(Supplied entries begins)

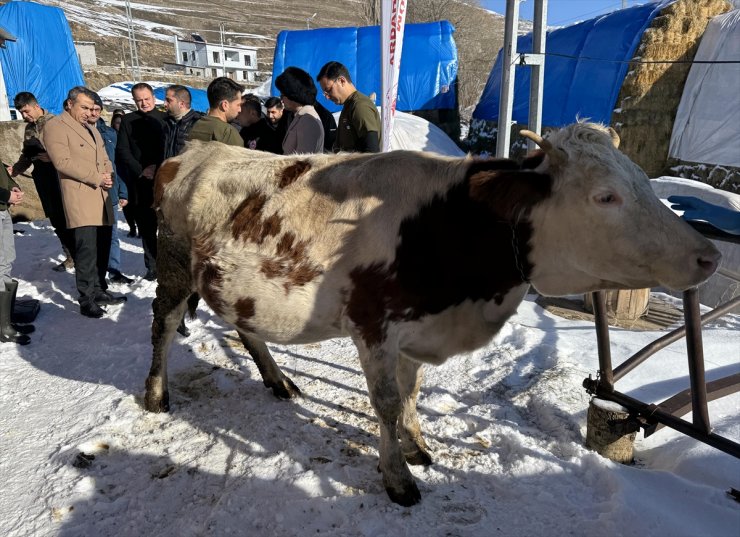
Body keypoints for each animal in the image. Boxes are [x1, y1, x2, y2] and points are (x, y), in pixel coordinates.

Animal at [142, 123, 720, 504]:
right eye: (605, 196)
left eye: (643, 181)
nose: (710, 256)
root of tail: (195, 149)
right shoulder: (373, 326)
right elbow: (385, 403)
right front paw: (398, 476)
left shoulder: (416, 329)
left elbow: (412, 393)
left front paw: (417, 445)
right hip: (172, 265)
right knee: (163, 325)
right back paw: (155, 395)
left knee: (243, 326)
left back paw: (277, 380)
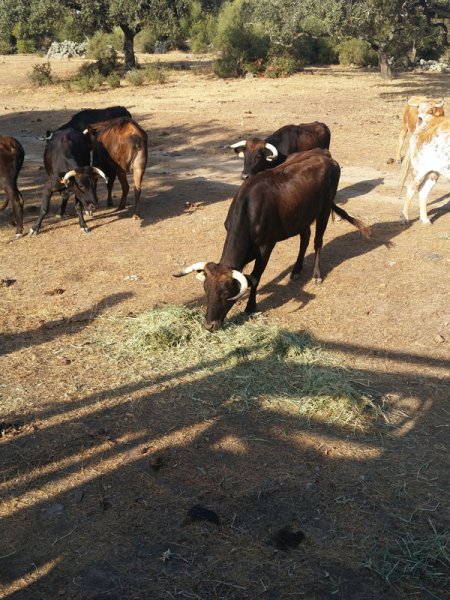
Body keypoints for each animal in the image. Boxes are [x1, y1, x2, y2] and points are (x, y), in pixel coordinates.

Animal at [174, 148, 370, 330]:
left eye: (226, 293)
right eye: (206, 290)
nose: (209, 325)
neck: (249, 211)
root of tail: (324, 155)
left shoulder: (266, 247)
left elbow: (255, 277)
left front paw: (250, 307)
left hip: (324, 209)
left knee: (317, 242)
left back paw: (316, 275)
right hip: (301, 216)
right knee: (305, 238)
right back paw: (296, 270)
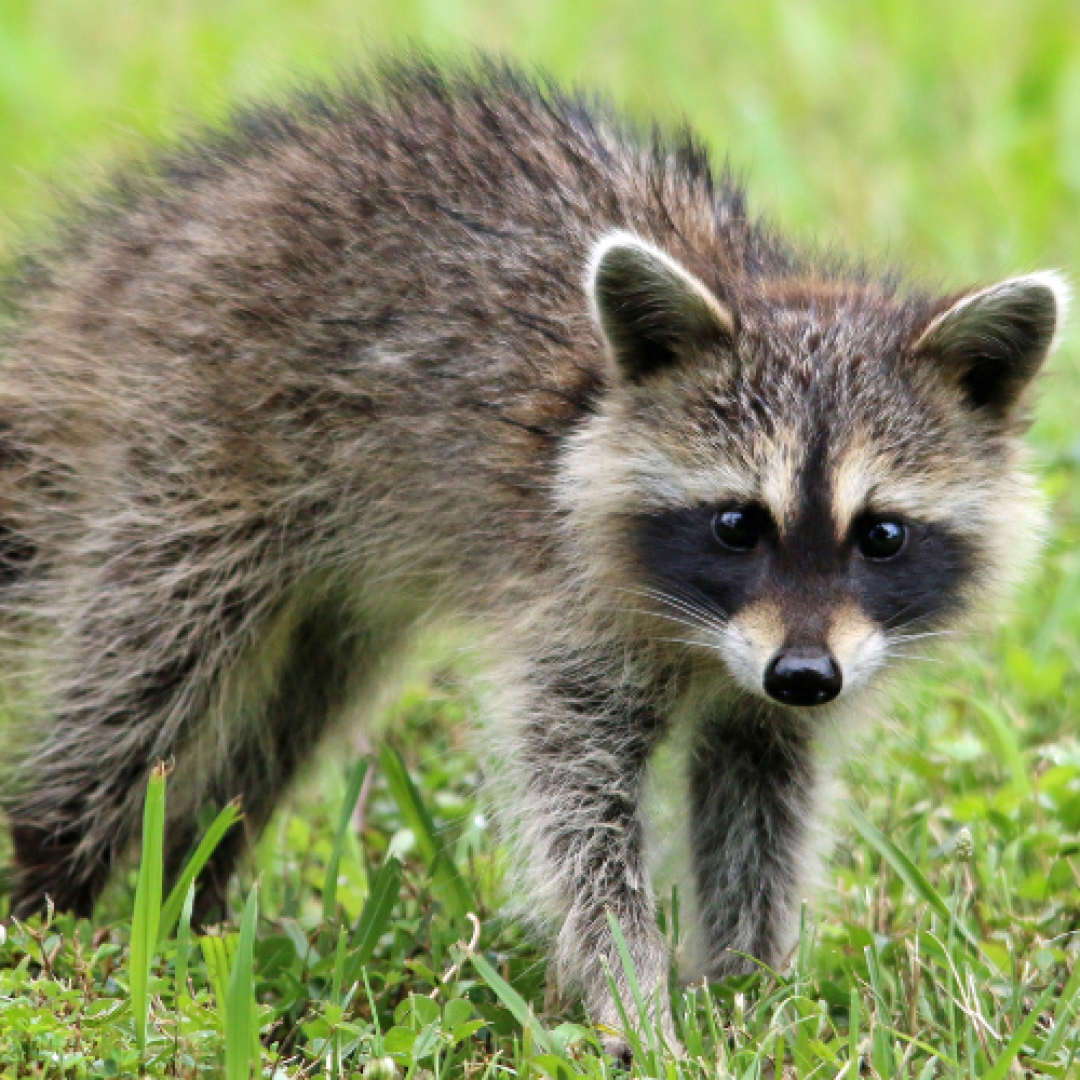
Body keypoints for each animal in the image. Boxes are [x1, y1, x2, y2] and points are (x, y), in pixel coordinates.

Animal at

(Supplied entries ends)

> [Task]
Output only the lines running from the line with "right knee: (163, 325)" through the last line of the entries above, inclusive, with pictures excluded.

> [Response to the exercise]
right knee: (163, 325)
right back paw: (155, 395)
left knee: (243, 326)
left back paw: (277, 380)
Body keypoints for each animal in the image. Boxes are [x1, y1, x2, y2] and points are (x, y), in pixel coordinates.

Animal at [174, 148, 370, 330]:
left eye: (226, 293)
right eye: (206, 290)
nose: (209, 325)
neck: (249, 211)
root of tail: (324, 155)
left shoulder: (266, 247)
left elbow: (255, 277)
left front paw: (250, 307)
left hip: (324, 209)
left knee: (317, 242)
left back paw: (316, 275)
right hip: (301, 216)
right knee: (305, 238)
right back paw: (296, 270)
Body keypoints for each animal in the image. Boxes are [x1, y1, x2, y2] and points are (x, y), in pixel coordinates.

Animal at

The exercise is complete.